**TASK STATEMENT:** Report back the lines in this listing that carry the string "Example".

┏━━

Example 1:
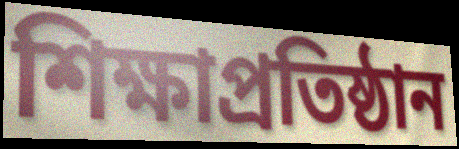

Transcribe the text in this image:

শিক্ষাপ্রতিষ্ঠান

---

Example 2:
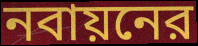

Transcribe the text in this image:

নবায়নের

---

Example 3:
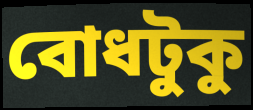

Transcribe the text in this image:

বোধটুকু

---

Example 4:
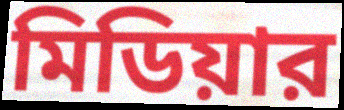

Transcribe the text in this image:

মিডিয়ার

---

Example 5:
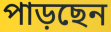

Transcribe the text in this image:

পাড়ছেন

┗━━
┏━━

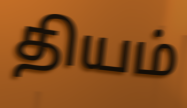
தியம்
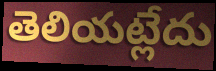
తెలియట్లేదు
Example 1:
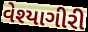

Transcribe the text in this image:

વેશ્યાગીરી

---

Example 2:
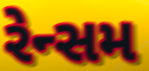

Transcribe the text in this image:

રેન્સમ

┗━━

**OUTPUT FOR THIS TASK:**
Example 1:
Example 2:
Example 3:
Example 4:
Example 5:
Example 1:
Example 2:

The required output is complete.